A gorgeous series of three granite peaks set in the heart of Yosemite Valley. The Three Brothers are great if there are dramatic clouds. Catching it at sunset can also be pretty spectacular! The best view is from a spot near Sentinel Beach, when there is no wind.
If there is time, located past the Eastern Entrance to Yosemite National Park, is the small town of Lee Vining at the gorgeous saline body of water, Mono Lake. Most photographers that visit Yosemite also try to spend at least one or two days photographing Mono as the mineral deposits that have created large tufas towers along the southern edge of the lake are fun to photograph. Both sunset and sunrise here are good, although the sunrise is what normal is recommended. This is a three-hour drive from the lodge (one way).
This trip will allow practice and integration of techniques learned in classes. A minimum of 4 participants is required for this trip to be executed, with a maximum of 7 participants, so there is time for each participant to receive the instructor’s attention and guidance. Participants are requested to process images daily and to deliver 15 images to the instructor at the trip termination. Further details of the deliverable format will be provided on the first day of the trip.
The cost of the trip is $2,275, based on double occupancy. An additional single occupancy supplement of $510 is available if needed.
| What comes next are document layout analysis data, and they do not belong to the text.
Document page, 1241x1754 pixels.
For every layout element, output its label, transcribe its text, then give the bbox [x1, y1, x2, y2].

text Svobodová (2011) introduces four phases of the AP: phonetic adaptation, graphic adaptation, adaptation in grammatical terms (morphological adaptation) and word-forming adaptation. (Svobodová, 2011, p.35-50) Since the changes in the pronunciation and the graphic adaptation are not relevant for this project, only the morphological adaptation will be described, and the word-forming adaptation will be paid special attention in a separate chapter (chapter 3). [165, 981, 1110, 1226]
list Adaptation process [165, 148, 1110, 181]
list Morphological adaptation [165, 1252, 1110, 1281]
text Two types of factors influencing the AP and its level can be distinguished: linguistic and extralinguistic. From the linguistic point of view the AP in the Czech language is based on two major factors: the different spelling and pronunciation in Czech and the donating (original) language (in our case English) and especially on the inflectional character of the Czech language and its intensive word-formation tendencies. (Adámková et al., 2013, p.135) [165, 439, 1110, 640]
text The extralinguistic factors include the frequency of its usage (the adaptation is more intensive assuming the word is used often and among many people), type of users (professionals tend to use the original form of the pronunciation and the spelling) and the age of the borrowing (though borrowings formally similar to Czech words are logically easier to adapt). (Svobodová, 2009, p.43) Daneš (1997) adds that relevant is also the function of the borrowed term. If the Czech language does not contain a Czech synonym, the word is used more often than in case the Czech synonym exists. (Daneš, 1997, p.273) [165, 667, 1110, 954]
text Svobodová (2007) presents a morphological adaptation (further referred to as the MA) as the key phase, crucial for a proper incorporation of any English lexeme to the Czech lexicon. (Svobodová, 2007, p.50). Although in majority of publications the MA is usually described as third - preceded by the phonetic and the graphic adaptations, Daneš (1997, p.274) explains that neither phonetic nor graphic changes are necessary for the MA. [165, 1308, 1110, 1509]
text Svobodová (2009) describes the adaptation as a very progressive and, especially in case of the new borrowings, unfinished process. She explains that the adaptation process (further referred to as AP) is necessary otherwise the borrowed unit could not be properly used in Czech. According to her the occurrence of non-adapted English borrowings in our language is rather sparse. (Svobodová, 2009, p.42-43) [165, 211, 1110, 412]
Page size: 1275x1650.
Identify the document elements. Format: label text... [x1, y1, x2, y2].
A deposit of $700 is required when registering, with final payment due 60 days prior to the trip (April 23). Recommended equipment and packing suggestions will be provided when the final payment is made.
Included: Transportation from and back to Sacramento International Airport (excluding gas), entry fees to the park, Yosemite National Park staff photographer session, lodging and full attention from our instructor.
Not Included in the trip cost: Airfare to and from Sacramento International Airport; gas, meals, other than those specified in the itinerary; personal expenses (laundry, bar, gifts) and tips for guides. Costs for food and gas will be divided at the end of the trip. Travel insurance is highly recommended (we can obtain it for you).
A minimum of 4 participants is required for this trip; maximum is 7.